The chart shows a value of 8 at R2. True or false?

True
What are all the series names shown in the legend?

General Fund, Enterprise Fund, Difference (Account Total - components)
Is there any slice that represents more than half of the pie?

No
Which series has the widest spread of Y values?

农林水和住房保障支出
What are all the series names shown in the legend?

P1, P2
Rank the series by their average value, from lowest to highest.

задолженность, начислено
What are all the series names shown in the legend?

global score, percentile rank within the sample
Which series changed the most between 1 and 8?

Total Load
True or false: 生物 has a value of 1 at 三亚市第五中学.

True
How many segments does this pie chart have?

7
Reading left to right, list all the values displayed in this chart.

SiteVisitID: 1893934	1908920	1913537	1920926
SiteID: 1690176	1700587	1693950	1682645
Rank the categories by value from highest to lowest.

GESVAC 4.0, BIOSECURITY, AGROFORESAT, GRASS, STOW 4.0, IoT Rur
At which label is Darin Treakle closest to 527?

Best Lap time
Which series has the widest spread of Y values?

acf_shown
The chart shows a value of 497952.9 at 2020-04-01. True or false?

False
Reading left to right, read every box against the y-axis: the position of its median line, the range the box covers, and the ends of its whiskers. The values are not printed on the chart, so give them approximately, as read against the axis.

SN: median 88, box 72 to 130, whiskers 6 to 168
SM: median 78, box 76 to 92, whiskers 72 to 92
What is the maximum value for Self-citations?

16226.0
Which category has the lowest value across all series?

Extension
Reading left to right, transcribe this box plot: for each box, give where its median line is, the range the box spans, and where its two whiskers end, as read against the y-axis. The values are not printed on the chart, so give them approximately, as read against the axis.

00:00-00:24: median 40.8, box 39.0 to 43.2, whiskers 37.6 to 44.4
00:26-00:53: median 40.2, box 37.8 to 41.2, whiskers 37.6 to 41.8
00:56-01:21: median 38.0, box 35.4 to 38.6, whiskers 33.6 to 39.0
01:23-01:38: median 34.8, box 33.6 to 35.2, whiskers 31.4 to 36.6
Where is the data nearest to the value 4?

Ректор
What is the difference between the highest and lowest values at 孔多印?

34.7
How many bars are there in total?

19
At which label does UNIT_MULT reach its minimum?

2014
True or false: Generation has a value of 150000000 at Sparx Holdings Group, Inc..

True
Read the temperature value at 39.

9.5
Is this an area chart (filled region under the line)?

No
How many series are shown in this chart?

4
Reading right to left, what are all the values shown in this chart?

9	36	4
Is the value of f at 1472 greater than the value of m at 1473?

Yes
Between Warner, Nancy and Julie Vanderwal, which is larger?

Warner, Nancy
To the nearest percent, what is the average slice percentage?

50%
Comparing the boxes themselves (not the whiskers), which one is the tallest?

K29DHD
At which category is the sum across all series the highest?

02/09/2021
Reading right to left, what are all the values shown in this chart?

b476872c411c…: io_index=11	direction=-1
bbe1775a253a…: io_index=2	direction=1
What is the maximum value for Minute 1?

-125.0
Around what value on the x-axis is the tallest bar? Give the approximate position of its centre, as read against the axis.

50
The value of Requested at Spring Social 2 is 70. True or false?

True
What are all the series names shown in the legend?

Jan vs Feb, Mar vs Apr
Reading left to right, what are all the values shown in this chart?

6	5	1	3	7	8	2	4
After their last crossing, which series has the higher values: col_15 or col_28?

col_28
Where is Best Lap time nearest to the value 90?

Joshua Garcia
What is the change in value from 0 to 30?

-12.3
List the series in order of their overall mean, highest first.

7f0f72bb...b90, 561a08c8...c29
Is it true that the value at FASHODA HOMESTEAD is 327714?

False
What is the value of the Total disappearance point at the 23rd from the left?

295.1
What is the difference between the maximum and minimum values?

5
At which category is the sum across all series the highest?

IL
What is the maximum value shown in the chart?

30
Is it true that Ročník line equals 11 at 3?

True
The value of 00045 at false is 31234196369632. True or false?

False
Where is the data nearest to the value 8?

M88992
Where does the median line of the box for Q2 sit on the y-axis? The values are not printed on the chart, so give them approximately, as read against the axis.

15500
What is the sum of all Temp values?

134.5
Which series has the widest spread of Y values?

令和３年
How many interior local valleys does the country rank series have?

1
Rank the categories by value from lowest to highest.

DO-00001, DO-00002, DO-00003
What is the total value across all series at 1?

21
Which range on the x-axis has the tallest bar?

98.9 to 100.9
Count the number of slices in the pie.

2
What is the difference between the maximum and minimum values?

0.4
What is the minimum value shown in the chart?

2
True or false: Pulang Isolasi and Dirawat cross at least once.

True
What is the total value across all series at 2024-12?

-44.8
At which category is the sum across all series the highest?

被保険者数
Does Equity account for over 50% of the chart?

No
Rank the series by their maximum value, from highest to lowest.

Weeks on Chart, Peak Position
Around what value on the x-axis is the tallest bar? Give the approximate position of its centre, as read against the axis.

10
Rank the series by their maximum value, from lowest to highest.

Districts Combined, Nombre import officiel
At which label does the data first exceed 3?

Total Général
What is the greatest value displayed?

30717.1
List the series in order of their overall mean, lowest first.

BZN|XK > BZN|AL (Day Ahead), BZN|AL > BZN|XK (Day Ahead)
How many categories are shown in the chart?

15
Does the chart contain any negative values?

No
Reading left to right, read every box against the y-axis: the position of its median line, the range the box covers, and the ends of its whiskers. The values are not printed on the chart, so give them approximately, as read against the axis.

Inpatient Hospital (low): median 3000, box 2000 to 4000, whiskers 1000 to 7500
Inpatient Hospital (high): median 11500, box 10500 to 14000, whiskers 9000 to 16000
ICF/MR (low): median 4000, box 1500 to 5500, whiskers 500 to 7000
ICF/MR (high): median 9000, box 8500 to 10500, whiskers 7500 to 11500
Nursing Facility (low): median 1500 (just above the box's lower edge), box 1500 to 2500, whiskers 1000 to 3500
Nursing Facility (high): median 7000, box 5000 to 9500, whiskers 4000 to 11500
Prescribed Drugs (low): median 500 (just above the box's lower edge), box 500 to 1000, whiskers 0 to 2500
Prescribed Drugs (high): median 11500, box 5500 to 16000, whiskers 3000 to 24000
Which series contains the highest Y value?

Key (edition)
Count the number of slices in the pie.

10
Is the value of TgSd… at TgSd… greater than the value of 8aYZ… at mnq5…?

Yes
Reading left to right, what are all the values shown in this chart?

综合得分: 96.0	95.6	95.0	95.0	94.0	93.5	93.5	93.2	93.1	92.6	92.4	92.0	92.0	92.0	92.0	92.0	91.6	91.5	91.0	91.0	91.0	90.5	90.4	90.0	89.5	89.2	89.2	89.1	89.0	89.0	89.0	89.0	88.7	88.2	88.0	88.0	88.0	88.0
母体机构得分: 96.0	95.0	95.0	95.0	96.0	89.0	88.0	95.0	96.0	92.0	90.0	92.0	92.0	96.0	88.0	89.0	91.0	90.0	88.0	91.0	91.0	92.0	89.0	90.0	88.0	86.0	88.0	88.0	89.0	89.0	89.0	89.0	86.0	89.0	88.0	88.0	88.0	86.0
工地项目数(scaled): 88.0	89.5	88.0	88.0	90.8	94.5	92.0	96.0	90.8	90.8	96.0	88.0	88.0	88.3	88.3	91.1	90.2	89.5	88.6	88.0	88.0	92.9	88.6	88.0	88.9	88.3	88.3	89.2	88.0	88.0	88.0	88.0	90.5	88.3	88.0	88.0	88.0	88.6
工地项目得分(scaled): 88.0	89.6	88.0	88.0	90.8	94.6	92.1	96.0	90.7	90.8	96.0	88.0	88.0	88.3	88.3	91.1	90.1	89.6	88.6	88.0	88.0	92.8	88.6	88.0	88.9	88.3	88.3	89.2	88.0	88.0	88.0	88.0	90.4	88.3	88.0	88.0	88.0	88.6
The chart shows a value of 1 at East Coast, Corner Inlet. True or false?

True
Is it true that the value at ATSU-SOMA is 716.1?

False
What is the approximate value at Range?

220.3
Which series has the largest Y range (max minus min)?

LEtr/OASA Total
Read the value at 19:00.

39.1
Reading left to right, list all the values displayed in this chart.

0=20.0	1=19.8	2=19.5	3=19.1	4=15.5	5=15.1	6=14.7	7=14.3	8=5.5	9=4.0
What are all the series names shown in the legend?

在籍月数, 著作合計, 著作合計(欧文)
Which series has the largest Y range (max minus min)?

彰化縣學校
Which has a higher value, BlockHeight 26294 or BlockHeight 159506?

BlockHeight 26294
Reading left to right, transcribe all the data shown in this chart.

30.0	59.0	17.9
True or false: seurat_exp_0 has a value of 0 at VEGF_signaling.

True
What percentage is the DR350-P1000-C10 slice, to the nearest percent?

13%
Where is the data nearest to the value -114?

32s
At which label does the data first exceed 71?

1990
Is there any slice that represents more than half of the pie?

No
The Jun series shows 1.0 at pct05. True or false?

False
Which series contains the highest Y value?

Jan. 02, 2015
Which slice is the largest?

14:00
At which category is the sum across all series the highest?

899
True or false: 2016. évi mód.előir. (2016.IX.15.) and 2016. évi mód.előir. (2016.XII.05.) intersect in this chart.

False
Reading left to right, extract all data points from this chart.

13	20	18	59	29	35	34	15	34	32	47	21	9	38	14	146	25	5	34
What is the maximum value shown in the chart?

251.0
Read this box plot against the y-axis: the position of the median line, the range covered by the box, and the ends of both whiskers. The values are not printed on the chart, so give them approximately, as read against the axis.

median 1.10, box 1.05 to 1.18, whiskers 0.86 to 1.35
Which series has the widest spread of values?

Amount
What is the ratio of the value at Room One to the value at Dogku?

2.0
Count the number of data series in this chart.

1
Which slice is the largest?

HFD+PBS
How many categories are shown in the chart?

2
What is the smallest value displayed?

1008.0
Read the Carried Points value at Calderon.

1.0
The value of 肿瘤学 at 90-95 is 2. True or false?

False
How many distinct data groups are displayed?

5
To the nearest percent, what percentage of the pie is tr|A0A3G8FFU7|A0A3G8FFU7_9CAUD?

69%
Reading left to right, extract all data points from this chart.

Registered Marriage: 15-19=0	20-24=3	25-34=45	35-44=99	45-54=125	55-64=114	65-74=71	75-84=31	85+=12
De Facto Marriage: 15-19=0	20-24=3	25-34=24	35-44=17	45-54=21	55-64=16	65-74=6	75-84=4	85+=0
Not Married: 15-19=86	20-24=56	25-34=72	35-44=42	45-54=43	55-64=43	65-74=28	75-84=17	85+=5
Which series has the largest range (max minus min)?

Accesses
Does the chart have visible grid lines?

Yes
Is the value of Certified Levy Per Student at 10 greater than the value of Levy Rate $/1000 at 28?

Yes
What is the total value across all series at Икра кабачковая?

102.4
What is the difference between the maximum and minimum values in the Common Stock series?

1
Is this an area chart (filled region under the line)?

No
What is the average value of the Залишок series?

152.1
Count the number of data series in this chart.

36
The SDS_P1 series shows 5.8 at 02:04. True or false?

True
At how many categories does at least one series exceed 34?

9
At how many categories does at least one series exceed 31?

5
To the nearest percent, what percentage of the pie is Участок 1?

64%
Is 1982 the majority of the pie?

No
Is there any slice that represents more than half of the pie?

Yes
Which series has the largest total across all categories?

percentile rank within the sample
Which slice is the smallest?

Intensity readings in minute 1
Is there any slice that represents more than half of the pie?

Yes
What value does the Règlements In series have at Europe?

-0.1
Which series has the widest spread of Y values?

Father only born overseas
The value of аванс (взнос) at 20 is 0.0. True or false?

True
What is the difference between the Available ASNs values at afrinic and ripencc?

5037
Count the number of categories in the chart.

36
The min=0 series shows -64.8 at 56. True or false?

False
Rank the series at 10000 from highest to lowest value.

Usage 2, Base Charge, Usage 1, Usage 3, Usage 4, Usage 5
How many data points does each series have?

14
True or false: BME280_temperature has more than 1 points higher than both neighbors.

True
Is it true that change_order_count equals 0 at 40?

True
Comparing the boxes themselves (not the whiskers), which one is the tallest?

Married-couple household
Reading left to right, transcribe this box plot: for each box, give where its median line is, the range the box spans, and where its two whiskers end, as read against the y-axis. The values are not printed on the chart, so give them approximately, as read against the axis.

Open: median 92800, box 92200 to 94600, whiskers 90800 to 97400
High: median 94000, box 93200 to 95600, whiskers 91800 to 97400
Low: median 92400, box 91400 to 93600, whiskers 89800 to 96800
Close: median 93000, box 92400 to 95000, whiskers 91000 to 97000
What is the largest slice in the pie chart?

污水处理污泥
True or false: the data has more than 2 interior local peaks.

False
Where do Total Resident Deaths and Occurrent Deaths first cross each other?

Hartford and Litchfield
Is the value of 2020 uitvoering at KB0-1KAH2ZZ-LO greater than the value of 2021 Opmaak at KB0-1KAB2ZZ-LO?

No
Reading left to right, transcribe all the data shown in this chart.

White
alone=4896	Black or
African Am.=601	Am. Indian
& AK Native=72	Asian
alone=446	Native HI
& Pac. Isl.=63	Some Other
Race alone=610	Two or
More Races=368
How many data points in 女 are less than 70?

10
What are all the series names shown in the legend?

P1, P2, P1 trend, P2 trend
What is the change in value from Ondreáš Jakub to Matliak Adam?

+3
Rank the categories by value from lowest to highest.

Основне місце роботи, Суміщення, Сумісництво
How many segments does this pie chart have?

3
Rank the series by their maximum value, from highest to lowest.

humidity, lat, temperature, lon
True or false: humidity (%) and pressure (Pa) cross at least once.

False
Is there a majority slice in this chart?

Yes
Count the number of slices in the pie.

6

◆ The task: Reproduce the entries above word for word, starting at the line that contains "Joshua Garcia" and ending with the line that contains "What is the sum of all Temp values?", including both of those lines.

◆ Result for this task:
Joshua Garcia
What is the change in value from 0 to 30?

-12.3
List the series in order of their overall mean, highest first.

7f0f72bb...b90, 561a08c8...c29
Is it true that the value at FASHODA HOMESTEAD is 327714?

False
What is the value of the Total disappearance point at the 23rd from the left?

295.1
What is the difference between the maximum and minimum values?

5
At which category is the sum across all series the highest?

IL
What is the maximum value shown in the chart?

30
Is it true that Ročník line equals 11 at 3?

True
The value of 00045 at false is 31234196369632. True or false?

False
Where is the data nearest to the value 8?

M88992
Where does the median line of the box for Q2 sit on the y-axis? The values are not printed on the chart, so give them approximately, as read against the axis.

15500
What is the sum of all Temp values?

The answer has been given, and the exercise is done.